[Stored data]
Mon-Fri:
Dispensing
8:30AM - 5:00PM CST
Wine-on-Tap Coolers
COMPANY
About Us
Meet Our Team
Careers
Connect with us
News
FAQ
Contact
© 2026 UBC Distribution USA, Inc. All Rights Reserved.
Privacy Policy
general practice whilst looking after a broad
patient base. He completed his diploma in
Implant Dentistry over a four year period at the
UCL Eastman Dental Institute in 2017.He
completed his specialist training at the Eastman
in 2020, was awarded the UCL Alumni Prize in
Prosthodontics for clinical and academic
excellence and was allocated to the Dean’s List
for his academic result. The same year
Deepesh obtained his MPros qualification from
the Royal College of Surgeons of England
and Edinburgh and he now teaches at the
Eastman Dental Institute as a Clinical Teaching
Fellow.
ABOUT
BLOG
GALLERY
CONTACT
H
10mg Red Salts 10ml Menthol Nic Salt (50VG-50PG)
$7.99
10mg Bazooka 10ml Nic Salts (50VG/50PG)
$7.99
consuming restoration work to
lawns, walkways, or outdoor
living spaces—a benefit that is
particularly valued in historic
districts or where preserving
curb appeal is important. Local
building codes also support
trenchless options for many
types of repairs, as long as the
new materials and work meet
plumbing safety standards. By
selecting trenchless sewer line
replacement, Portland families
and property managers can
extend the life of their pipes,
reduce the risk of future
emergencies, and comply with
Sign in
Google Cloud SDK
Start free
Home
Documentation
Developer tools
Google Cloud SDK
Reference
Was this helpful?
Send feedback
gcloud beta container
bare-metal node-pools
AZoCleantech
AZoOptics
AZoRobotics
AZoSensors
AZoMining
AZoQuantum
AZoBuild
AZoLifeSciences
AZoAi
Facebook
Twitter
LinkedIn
--
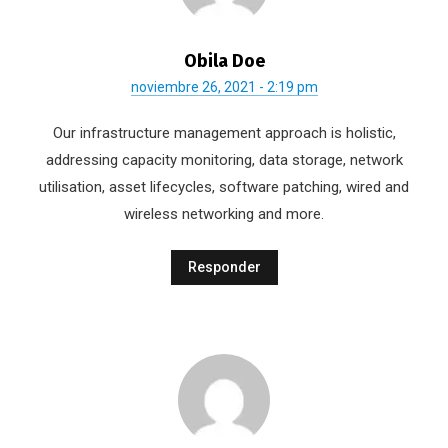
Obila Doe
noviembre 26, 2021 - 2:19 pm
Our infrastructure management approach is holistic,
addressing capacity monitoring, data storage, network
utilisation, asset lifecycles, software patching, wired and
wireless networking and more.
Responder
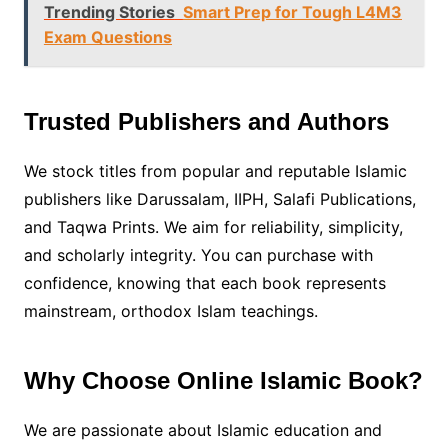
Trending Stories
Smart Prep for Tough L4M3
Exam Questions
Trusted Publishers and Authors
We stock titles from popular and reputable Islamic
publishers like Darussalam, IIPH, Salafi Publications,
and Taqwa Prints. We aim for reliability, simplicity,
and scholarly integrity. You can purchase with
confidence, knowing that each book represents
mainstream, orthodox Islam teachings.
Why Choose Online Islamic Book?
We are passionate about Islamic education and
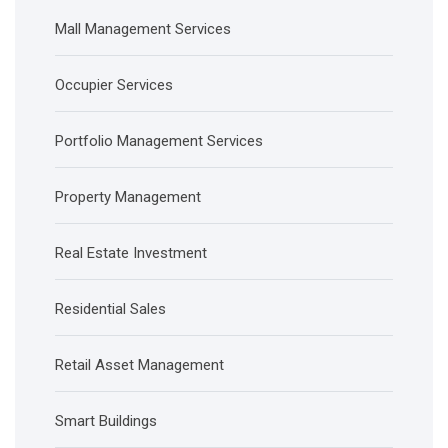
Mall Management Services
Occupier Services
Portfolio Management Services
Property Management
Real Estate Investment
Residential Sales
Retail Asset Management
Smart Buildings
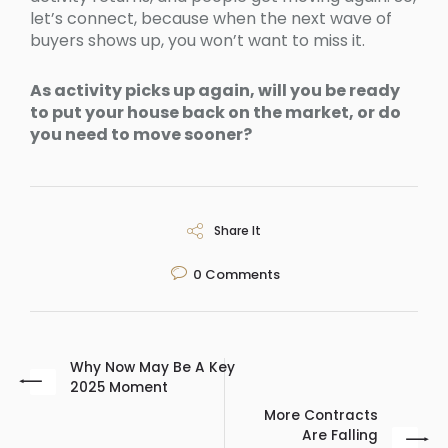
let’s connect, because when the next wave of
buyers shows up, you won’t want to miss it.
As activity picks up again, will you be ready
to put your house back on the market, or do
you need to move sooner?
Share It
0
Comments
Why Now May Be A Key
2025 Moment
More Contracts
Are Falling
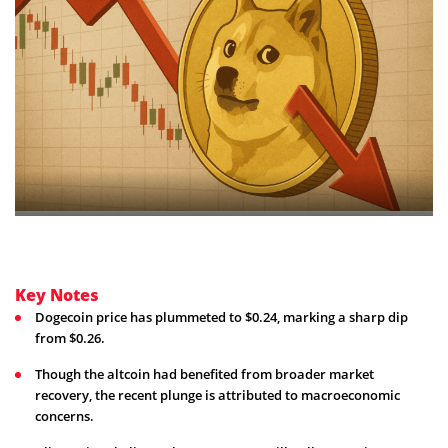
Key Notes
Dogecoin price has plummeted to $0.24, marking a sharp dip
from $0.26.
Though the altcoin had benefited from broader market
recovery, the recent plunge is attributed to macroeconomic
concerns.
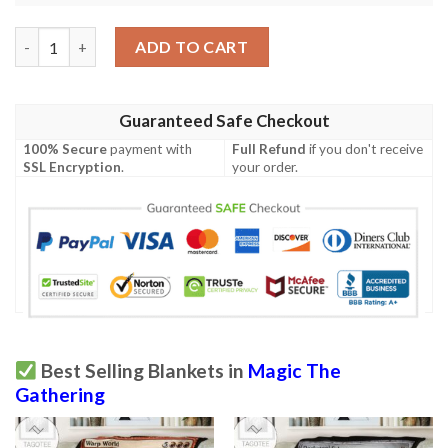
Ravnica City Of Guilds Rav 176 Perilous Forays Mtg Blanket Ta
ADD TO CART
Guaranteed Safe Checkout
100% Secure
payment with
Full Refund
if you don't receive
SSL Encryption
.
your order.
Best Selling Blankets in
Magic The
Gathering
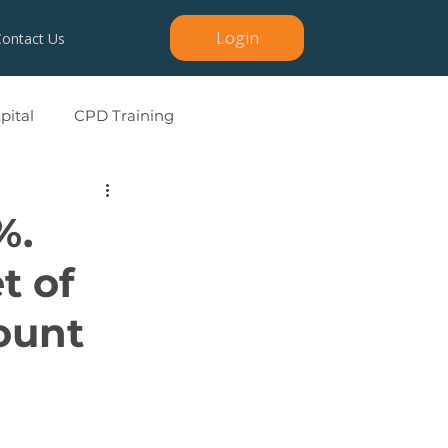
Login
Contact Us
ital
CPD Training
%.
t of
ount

● **YOUR ASSIGNMENT**
Write out the lines of the items from the line containing "Trending Stories" up to and including the line containing "Smart Buildings", reproducing them precisely. Omit the pictures.

● **THE ANSWER**
Trending Stories
Smart Prep for Tough L4M3
Exam Questions
Trusted Publishers and Authors
We stock titles from popular and reputable Islamic
publishers like Darussalam, IIPH, Salafi Publications,
and Taqwa Prints. We aim for reliability, simplicity,
and scholarly integrity. You can purchase with
confidence, knowing that each book represents
mainstream, orthodox Islam teachings.
Why Choose Online Islamic Book?
We are passionate about Islamic education and
Mall Management Services
Occupier Services
Portfolio Management Services
Property Management
Real Estate Investment
Residential Sales
Retail Asset Management
Smart Buildings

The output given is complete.